Bob Jesse has been a quiet driving force behind the contemporary psychedelic renaissance. He was instrumental in forming the psilocybin research team at Johns Hopkins University and has coauthored several of its papers. He has led the drafting of numerous foundational documents, including the Code of Ethics for Spiritual Guides in 1995; an amicus brief for the US Supreme Court in a successful religious liberty case in 2005; and a statement on Open Science, now signed by numerous leaders in the psychedelic field, in 2017. Bob studied electrical engineering and computer science at Johns Hopkins, consulted for AT&T Bell Labs, and worked at Oracle as a vice president of business development.

Mariavittoria Mangini

Mariavittoria Mangini

Mariavittoria Mangini, PhD, FNP, has written extensively on the impact of psychedelic experiences in shaping the lives of her contemporaries, and has worked closely with many of the most distinguished investigators in this field.

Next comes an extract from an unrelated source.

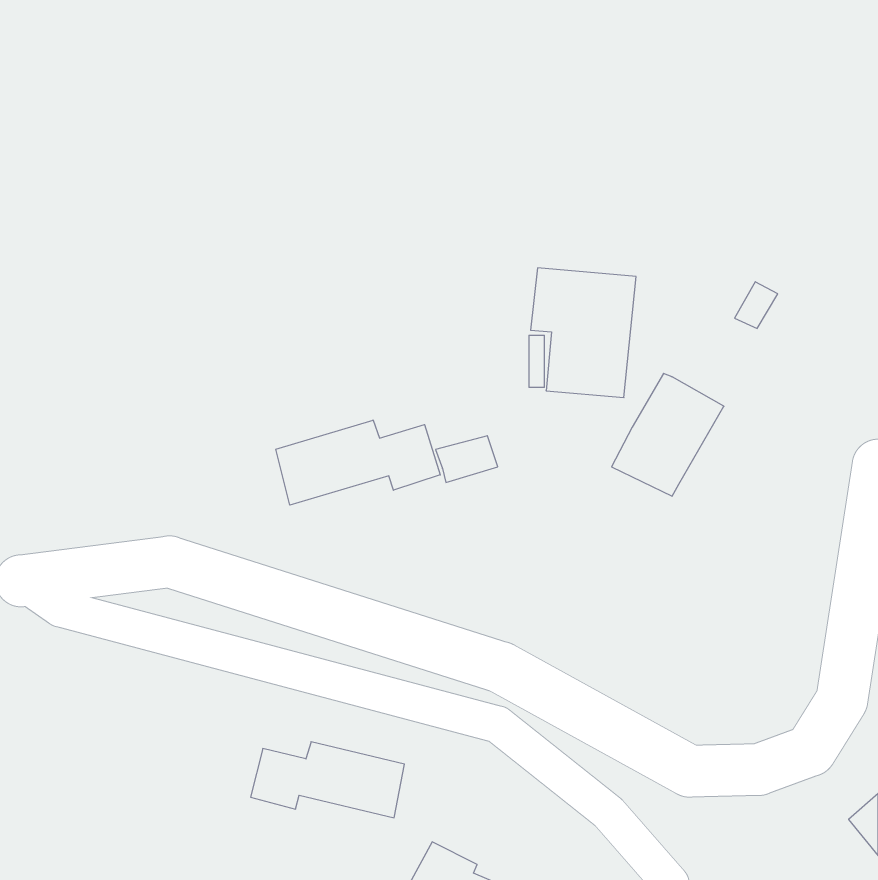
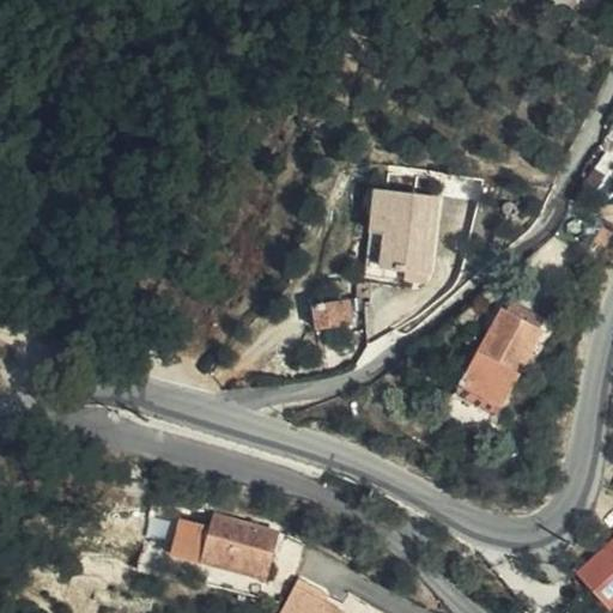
building: [612,373,724,496] -> [462,312,540,397]
building: [276,420,440,505] -> none

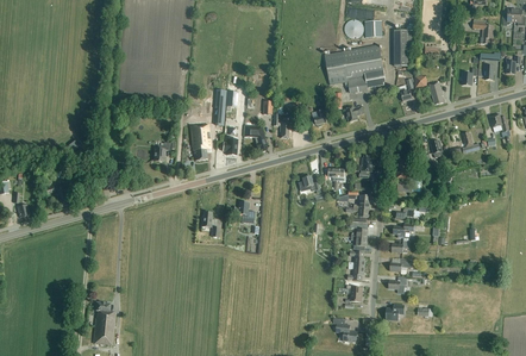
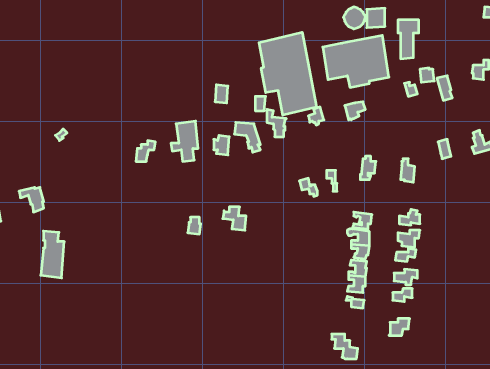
building: none -> [259,32,316,115]
building: [94,302,115,345] -> [41,231,64,278]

She is one of the founders of the Women’s Visionary Council, a nonprofit organization that supports investigations into non-ordinary forms of consciousness and organizes gatherings of researchers, healers, artists, and activists whose work explores these states. For the last fifty years, she has been a part of the Hog Farm, a well-known communal family based in Berkeley and in Laytonville, California.